NAIDOC Week 2011

Image courtesy NAIDOC

NAIDOC Week celebrations are held across Australia each July to celebrate the history, culture and achievements of Aboriginal and Torres Strait Islander peoples. NAIDOC is celebrated not only in Indigenous communities, but by Australians from all walks of life. The week is a great opportunity to participate in a range of activities and to support your local Aboriginal and Torres Strait Islander community.

NAIDOC originally stood for ‘National Aborigines and Islanders Day Observance Committee’. This committee was once responsible for organising national activities during NAIDOC Week and its acronym has since become the name of the week itself.

For 2011, NAIDOC Week is celebrating the concept of ‘Change: the next step is ours’, and this years’ poster design by Matthew Humphries certainly reflects this. A First Australian family link hands as they step out on the road to change – proud of who they are, encouraged by what has already been achieved and united in their goal to be changemakers for a bright new future.

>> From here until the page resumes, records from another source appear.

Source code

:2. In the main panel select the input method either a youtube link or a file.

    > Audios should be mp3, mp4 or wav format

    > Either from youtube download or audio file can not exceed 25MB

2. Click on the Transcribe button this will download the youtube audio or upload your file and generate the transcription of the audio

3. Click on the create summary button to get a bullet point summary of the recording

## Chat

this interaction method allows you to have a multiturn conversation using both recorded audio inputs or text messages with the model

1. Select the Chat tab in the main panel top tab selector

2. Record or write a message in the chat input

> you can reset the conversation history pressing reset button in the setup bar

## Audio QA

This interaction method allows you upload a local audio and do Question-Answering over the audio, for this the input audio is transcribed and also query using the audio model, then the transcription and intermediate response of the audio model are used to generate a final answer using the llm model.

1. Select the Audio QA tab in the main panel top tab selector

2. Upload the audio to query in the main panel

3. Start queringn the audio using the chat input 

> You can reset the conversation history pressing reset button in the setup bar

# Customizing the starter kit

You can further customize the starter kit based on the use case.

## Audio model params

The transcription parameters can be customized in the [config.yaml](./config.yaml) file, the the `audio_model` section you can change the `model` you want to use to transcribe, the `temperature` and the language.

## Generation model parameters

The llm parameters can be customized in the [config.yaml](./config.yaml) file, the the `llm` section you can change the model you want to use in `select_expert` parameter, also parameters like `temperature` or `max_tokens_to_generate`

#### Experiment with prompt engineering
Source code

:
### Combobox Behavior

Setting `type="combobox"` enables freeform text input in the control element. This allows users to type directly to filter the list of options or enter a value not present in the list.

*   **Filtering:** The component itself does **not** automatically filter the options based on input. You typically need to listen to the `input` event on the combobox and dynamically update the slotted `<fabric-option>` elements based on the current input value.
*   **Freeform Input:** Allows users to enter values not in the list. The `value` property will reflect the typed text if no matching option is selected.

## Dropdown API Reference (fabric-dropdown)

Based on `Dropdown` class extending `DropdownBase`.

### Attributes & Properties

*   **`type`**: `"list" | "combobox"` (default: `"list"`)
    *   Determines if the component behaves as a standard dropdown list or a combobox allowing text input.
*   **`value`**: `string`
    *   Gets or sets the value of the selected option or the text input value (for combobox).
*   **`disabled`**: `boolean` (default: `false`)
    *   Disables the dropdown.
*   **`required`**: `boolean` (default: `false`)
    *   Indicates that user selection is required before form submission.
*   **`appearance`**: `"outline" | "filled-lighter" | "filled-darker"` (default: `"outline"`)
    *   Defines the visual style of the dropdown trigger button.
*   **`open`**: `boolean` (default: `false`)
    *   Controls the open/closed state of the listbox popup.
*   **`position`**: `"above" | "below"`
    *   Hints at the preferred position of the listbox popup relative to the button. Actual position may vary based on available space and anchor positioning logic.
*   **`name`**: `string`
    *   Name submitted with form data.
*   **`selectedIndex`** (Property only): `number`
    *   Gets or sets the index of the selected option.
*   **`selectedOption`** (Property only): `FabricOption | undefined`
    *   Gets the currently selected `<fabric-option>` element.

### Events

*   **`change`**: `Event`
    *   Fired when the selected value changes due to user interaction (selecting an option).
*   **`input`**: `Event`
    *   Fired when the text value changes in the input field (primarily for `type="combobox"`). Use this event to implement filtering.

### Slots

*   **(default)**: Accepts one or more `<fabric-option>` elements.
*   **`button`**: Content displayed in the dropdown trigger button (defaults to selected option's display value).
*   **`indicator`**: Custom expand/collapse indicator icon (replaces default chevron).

Here are some ideas on how to celebrate NAIDOC:

  • Hold a flag raising ceremony
  • Display Indigenous posters around your class room.
  • Invite local Indigenous elders to speak at your school or workplace.
  • Listen to Indigenous music.
  • Study a famous Indigenous Australian.
  • Research the traditional Indigenous owners of your area.
  • Study Aboriginal arts and crafts.
  • Read a Dreamtime story.
  • Start your own Indigenous hall of fame featuring any local role models and achievers.
  • Create your own Aboriginal art.
  • Visit Indigenous websites on the Internet.
  • Make your own Indigenous trivia quiz.
  • Visit local Indigenous sites of significance or interest.
  • Learn the meanings of local or national Aboriginal place names.

Local community celebrations during NAIDOC Week are encouraged and often organised by communities, government agencies, local councils, schools and workplaces.